Hans-Gerd Nottenbohm war es, der im Jahre 2015 auf die Ausschreibung der Quartiersakademie gestoßen war. Die Möglichkeit, dass ein Viertel bei der Digitalisierung unterstützt wird und Bewohner Schulungen besuchen können, fand er toll. „Viele unserer Mitglieder lehnten Facebook als Kommunikations-Plattform ab. Sie haben ein totales Sicherheitsbedürfnis. Doch diese Möglichkeit war wirklich überzeugend“, erinnert er sich. So bewarb sich der Verein und erhielt den Zuschlag.

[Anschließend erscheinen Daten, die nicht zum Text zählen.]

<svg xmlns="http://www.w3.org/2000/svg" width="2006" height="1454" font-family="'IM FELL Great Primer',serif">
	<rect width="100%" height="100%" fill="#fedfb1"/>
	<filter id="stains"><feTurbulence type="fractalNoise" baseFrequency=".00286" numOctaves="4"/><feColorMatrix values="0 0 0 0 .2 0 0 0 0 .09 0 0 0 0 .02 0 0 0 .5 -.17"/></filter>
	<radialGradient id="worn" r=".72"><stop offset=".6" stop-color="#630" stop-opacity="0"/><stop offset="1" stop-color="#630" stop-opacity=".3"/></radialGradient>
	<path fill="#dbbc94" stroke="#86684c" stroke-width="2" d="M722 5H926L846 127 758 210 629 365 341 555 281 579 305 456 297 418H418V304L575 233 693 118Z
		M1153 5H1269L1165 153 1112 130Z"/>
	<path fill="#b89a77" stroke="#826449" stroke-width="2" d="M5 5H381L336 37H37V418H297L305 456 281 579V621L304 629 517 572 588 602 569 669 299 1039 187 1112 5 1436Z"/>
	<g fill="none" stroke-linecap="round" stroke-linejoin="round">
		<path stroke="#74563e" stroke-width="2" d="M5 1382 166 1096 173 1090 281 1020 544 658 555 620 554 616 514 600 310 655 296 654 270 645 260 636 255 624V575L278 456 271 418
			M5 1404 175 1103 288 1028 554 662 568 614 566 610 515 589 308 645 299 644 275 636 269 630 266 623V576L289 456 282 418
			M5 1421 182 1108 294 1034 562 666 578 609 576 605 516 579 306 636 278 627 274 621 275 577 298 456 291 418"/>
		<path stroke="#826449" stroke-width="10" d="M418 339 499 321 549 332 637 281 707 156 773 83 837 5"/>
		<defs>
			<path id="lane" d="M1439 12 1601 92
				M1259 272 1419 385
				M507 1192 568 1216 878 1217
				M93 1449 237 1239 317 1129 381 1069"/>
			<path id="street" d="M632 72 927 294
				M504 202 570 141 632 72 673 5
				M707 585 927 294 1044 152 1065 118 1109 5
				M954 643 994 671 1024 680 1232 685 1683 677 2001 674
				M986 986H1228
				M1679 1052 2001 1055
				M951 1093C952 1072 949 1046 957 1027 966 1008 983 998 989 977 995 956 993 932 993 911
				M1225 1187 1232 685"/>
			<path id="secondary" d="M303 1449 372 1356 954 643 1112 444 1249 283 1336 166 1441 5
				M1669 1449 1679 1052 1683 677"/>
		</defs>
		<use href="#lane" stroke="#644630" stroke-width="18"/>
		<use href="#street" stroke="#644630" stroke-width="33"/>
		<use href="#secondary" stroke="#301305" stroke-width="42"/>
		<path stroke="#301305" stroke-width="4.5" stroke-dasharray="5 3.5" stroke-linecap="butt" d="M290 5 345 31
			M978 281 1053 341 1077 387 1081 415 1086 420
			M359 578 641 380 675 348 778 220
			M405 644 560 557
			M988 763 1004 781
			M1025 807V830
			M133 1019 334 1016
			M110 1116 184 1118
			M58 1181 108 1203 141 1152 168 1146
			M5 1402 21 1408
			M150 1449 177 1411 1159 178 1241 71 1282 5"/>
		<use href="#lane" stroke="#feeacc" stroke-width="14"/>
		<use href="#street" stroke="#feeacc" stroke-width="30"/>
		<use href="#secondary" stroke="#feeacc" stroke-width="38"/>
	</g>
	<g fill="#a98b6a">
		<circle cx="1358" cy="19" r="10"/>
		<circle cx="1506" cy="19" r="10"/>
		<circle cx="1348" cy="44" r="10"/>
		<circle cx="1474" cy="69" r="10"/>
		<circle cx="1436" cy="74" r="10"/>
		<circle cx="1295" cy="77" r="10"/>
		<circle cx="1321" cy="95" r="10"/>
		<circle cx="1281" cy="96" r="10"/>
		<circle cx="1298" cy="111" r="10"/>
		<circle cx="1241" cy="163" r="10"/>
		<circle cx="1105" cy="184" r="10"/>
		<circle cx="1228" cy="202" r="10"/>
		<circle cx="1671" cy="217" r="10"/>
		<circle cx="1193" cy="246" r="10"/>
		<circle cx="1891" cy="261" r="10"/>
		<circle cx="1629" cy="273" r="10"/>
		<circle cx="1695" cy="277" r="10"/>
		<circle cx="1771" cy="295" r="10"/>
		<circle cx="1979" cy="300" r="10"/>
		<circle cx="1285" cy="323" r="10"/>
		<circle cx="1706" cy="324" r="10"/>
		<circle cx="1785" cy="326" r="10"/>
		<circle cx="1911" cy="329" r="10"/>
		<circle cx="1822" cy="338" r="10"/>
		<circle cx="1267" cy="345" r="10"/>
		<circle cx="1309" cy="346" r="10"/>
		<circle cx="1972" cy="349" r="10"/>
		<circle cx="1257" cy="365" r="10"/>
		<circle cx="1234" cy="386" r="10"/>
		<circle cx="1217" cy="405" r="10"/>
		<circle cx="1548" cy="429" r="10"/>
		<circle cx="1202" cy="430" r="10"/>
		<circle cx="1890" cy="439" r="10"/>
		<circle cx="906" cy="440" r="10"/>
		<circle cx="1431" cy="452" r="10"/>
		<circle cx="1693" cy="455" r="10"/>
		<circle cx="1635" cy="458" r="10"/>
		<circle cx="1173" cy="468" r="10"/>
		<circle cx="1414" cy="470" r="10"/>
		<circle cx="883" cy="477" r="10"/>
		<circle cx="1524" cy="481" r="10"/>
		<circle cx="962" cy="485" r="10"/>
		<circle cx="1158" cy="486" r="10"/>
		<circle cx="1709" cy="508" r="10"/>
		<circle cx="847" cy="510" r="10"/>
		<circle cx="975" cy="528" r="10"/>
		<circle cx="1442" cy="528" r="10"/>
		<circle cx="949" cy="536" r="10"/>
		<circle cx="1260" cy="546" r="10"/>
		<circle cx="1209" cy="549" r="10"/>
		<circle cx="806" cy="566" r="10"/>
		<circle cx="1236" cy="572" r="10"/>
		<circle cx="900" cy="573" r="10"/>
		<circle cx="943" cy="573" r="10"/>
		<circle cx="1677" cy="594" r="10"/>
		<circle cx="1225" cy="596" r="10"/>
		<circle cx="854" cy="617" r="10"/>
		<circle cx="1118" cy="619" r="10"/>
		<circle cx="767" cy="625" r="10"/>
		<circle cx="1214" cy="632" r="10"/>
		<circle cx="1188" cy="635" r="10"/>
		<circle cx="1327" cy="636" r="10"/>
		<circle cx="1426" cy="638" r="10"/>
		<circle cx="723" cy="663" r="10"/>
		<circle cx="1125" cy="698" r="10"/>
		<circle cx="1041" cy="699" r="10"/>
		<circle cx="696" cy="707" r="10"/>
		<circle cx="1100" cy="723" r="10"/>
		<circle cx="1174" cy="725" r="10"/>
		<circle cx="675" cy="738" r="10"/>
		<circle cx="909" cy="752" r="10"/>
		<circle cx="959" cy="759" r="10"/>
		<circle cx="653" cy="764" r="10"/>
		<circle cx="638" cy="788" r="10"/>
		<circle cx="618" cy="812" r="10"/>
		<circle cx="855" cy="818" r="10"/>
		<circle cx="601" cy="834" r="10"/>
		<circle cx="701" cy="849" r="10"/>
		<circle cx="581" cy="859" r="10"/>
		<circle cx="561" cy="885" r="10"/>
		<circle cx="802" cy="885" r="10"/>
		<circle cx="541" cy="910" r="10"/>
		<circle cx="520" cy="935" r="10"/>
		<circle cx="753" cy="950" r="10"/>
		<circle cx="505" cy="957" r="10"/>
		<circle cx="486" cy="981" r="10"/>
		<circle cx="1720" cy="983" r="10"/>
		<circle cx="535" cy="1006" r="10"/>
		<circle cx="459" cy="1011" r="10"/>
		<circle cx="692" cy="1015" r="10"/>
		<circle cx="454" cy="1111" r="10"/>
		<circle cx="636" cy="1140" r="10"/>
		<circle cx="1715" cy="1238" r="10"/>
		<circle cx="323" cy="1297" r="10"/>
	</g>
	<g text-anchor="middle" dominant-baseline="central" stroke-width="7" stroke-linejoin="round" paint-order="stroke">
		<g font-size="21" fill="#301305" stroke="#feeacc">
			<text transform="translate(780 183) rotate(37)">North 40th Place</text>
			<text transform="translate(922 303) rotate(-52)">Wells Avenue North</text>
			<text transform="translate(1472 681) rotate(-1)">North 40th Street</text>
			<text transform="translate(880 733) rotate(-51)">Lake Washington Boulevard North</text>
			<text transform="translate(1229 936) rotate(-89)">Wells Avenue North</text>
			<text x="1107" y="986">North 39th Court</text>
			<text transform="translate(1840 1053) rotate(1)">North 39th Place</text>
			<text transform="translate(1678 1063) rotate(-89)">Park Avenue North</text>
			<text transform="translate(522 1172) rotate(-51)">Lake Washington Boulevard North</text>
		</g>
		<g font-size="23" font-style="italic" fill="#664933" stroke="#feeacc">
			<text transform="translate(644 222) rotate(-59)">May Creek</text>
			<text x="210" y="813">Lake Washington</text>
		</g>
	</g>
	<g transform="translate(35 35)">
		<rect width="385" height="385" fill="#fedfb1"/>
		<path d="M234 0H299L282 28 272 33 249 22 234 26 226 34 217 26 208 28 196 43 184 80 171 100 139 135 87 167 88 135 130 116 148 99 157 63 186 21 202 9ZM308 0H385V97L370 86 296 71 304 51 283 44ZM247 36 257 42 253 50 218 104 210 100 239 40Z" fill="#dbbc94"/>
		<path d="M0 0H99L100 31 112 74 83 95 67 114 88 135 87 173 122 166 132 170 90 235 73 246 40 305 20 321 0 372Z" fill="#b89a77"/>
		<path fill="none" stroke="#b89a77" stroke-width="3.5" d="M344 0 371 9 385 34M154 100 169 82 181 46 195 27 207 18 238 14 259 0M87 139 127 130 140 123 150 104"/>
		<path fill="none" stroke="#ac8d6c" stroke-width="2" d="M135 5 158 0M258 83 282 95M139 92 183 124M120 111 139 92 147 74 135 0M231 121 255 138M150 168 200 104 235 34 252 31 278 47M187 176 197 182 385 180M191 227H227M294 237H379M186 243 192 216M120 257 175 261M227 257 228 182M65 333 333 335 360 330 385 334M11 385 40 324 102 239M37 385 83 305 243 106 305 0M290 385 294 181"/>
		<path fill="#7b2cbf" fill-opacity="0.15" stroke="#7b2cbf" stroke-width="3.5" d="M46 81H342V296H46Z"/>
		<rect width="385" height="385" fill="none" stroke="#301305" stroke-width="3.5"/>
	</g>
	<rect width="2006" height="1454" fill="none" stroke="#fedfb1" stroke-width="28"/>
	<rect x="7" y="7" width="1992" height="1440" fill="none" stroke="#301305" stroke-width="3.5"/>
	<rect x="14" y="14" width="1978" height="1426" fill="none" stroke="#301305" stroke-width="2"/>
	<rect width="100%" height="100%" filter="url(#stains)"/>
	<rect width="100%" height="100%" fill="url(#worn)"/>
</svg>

Mehr Beteiligung, besserer Zugang zu Wissen
Genutzt wird das Intranet heute vor allem bei Fragen der Veröffentlichung von Protokollen aus der örtlichen Bezirksvertretung sowie der Beteiligung an der Gestaltung von Plätzen. Soll ein Spielplatz neu belebt werden, werden heute Bilder und Videos von der alten Fläche ins Netz gestellt, so dass sich alle ein Bild vom Ist-Zustand machen können. Darauf beruhen dann Vorschläge für Neuerungen. Diese werden an die Stadt weitergereicht. In diesem Sinne hatte sich auch Susanne Linnebach, Leiterin des Amtes für Wohnung und Stadterneuerung, bei der Vorstellung des digitalen Quartieres geäußert: „Wir könnten uns durchaus vorstellen, Bürger über solche Umfragen zu beteiligen.“ Mitglied bei der Plattform kann man nur auf Einladung werden.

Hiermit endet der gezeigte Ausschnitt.